Les trois pistes suivantes, si elles ne sont pas au niveau des meilleures de l'album, maintiennent un niveau tout à fait remarquable. Crown of Love développe pendant 3 minutes sa mélodie 'délicieusement surannée'. Le chant est superbe, l'instrumentation est toujours aussi bien mise en avant. On retrouve même des choeurs féminins qui marchent une fois encore ; dommage qu'elle se termine sur une fulgurance disco assez borderline. Vient ensuite Wake Up avec ses guitares noisy et ses choeurs massifs (encore une fois : uniques), un hymne au rythme lancinant qui se révèle puissant et cathartique. De plus cette fois ci le virage opéré est déconcertant mais très beau.
Enfin Haiti achève de démontrer la variété de l'album. Pour la première fois, Regine Chassagne (la femme de Win Butler au passage) assure seule le chant tandis que l'ambiance vire à la dream pop, mais une dream pop atemporelle, qui ne repose pas que sur des claviers électroniques comme cela arrive de plus en plus souvent. Bref encore une très bonne chanson et le groupe a l'intelligence d'assurer la transition avec le morceau suivant dès la fin de la chanson lorsque le mémorable riff de basse émerge de bruits non identifiés.

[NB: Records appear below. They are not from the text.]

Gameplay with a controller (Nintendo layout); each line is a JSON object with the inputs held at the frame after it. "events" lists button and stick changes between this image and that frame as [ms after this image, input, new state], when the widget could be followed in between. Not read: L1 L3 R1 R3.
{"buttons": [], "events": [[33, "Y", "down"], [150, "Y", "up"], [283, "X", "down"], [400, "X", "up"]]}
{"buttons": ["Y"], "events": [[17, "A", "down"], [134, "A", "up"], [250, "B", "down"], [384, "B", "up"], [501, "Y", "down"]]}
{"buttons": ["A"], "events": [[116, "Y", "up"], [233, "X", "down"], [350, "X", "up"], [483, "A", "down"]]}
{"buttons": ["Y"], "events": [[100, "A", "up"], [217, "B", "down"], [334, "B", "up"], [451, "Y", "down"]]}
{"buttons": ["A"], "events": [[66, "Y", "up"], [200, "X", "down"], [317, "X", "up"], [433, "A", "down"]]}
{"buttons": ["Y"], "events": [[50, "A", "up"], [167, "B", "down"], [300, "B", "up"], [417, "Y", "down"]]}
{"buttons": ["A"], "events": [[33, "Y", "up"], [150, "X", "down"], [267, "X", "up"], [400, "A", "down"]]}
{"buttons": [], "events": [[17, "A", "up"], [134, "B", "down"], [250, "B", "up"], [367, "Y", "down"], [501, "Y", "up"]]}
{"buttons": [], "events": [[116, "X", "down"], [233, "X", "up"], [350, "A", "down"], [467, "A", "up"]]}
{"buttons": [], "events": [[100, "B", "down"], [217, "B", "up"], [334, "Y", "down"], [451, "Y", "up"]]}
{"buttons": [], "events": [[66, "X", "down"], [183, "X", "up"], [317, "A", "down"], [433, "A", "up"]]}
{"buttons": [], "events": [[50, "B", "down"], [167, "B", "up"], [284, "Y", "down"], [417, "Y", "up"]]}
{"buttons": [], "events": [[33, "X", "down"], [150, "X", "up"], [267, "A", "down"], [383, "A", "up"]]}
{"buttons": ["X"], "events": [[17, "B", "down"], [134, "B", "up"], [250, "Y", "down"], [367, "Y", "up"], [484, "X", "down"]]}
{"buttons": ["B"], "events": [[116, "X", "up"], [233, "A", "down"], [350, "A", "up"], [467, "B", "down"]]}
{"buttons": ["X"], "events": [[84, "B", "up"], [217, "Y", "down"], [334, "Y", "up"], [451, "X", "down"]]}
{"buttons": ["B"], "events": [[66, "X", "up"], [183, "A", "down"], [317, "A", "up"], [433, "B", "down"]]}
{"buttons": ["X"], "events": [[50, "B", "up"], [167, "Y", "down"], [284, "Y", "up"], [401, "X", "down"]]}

Ce morceau, c'est Rebellions (Lies) et c'est tout simplement une des meilleures chansons de la décennie (voilà c'est dit). L'intro et le riff de basse déjà. Puis le clavier pour l'ambiance surréelle. Les guitares et les violons ensuite qui accompagnent le crescendo du chant et élèvent la chanson vers des sommets épiques. Les choeurs ; et Win qui la relance dans les airs à coup de « But every time you close your eyes ». Et ce violon, damn...Ce qui me fascine, c'est le fait de pouvoir produire quelque chose d'aussi bon mais simple et accessible, par ailleurs dénué de toute prétention. Un véritable hymne fédérateur et cathartique (encore). 5 minutes de pur bonheur qui passent trop vite. Et pourtant, dire que j'aime la piste qui suit relèverait de la litote. « In the Backseat » : peut-être pas la meilleure de l'album mais ma préférée. Régine repasse au chant et livre une prestation incroyable dans la chanson la plus intimiste de l'album, qui revient sur le décès de sa mère. Le premier « Alice died » me donne des frissons, le deuxième me transperce. Régine va peut-être au delà de ses limites mais pas grave, elle chante avec le coeur. C'est la pureté de l'émotion immortalisée dans la musique. Et à la fin, quand les violons sont rois et passent après le climax vocal, peu m'importe s'ils sont trop mélodramatiques, répétitifs ou que sais-je. Ils me déchirent l'âme et me bercent à la fois, jusqu'à la dernière seconde. Cette rude transition entre l'euphorie collective de Rebellions et le cri dans la nuit de In the Backseat a de quoi surprendre, et évoque peut-être la brutalité des décès familiaux survenus dans une période plutôt joyeuse pour le groupe. Funeral avait déjà frappé fort avec son ouverture magistrale en deux temps, mais il se finit de la plus belle des manières.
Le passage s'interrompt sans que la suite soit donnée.